Depuis 2016, la communauté universitaire clermontoise a travaillé à la création d’instruments de mesure connectés et adaptés à des environnements extrêmes, comme les volcans, les milieux sous-marins et même d’anciennes mines d’uranium. Cela a conduit, en 2019, aux premières collaborations avec l’entreprise Linxens, leader mondial des solutions de connectivité pour les cartes à puce et l’IoT.

« Emmanuel Ranc, actuellement CTO IOT solutions chez Linxens, est venu tester certaines de nos solutions, raconte Emmanuel Bergeret. Les résultats ont été concluants et nous avons décidé de poursuivre ensemble. » Les liens se sont alors renforcés au point qu’un développement de carte mère IOT a pu être financé par Clermont Auvergne métropole (CAM), puis par la création d’un laboratoire commun (labcom) entre le CNRS, l’université Clermont Auvergne, l’INRAE et Linxens. Ce laboratoire pour l’Internet des objets appliqué à l’environnement (IoTAE-Lab) a été inauguré le 26 juin à Aubière, dans le Puy-de-Dôme. Il durera pendant au moins quatre ans grâce à un financement de l’Agence nationale de la recherche (ANR).

L’objectif de IoTAE-Lab est de renforcer la sobriété énergétique des capteurs, de leur réseau et de minimiser le coût énergétique de leur conception et de leur maintenance. Cela va se faire en optimisant le nombre de composants et en proposant des solutions modulaires et réparables.

Le labcom est organisé en trois grands axes. D’abord, l’amélioration des performances énergétiques et de l’autonomie des systèmes. Ensuite l’intégration de l’IA aux systèmes embarqués. Enfin, le perfectionnement des capteurs pour qu’ils fonctionnent dans des conditions éprouvantes, comme sous l’eau ou hors de portée des réseaux de télécommunication.

Au niveau des applications et dans une première phase du labcom, les efforts se concentreront sur des réseaux de capteurs adaptés à la surveillance des feux de forêt et de l’état des ressources en eau. Cette étape devrait durer environ deux ans. Dans un second objectif, l’équipe s’intéressera également aux cyanobactéries et aux maladies affectant les cultures céréalières.

« Nous voulons monitorer l’environnement sans le dégrader, insiste Emmanuel Bergeret, qui dirige le labcom.
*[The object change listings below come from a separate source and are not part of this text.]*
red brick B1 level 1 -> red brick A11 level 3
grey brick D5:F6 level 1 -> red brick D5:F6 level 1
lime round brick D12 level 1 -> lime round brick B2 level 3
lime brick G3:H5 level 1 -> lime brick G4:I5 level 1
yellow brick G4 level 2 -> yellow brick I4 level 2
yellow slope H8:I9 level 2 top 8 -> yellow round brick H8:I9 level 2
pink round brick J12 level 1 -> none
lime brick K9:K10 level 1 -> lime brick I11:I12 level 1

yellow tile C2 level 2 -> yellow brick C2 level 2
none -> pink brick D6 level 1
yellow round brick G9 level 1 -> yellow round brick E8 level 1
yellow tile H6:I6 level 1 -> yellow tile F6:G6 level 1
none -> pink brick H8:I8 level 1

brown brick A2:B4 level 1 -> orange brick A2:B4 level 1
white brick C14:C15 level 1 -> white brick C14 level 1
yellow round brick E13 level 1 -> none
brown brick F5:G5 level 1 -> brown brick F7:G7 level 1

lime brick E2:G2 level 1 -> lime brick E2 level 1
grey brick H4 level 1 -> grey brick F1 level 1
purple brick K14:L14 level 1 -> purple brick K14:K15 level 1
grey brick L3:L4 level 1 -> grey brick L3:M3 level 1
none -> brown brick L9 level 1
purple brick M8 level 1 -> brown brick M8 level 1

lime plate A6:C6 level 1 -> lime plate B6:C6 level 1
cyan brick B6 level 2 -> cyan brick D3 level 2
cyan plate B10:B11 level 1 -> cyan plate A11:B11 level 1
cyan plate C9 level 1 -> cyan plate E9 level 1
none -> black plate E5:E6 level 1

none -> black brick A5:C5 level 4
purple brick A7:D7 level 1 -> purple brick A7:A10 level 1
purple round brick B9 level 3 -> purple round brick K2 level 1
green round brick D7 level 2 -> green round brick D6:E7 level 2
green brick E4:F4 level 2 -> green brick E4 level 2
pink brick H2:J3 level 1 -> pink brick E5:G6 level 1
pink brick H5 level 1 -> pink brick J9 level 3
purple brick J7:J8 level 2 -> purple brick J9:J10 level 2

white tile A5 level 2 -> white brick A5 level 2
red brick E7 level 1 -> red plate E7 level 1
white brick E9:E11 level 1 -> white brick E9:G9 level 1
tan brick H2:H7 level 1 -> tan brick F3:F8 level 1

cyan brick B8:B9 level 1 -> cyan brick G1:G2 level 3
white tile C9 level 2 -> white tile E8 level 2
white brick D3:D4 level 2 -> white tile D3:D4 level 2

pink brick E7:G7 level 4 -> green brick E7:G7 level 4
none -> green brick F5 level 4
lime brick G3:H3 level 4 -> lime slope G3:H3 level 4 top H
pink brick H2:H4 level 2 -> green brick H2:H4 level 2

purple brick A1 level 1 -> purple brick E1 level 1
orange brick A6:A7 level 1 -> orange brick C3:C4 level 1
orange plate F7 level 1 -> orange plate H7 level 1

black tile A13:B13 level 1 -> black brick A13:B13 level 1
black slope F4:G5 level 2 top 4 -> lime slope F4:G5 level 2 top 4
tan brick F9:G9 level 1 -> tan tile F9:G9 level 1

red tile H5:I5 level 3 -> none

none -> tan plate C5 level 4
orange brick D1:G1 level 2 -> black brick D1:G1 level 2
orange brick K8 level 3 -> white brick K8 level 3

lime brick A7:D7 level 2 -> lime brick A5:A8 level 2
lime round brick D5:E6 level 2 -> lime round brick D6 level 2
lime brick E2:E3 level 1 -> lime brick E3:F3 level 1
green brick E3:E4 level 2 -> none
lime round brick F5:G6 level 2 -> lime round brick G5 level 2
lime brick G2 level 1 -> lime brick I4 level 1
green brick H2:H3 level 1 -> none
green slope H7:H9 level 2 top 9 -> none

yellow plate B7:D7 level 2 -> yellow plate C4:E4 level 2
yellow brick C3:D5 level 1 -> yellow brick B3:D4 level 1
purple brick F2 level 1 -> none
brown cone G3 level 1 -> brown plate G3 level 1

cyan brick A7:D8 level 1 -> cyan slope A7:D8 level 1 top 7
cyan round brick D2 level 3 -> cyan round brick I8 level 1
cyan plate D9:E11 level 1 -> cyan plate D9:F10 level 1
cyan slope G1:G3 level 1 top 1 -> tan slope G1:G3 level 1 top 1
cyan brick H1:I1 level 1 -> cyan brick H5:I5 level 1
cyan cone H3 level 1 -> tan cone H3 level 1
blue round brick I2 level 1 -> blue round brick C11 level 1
Et nous faisons le pari que nous y parviendrons tout en atteignant un degré d’analyse bien supérieur à celui des dispositifs existants. Notre approche permettra notamment de réagir beaucoup plus vite à certaines informations, puisqu’elles n’auront plus besoin d’être remontées jusqu’à un serveur qui les traitera dans un second temps. »

Pour cela, les chercheurs procèdent à l’apprentissage d’un modèle IA sur un serveur classique, puis réagencent des couches des réseaux de neurones pour en réduire suffisamment le poids. Le modèle pourra ainsi tourner sur des processeurs peu puissants et être distribué sur les différents nœuds du réseau, tout en restant fonctionnel.

Un espace sera dédié au labcom au sein de Linxens pour que l’équipe puisse se retrouver au niveau de Clermont-Ferrand et des tests et mesures seront développés sur les sites de Montluçon et d’Aubière sur lesquels les chercheurs sont présents. Plusieurs ingénieurs vont être engagés pour faire le lien entre Linxens et le LPCA, et développer les premiers dispositifs adaptés aux objectifs de IoTAE-Lab. De quoi former une base pour développer de tout nouveaux réseaux de capteurs.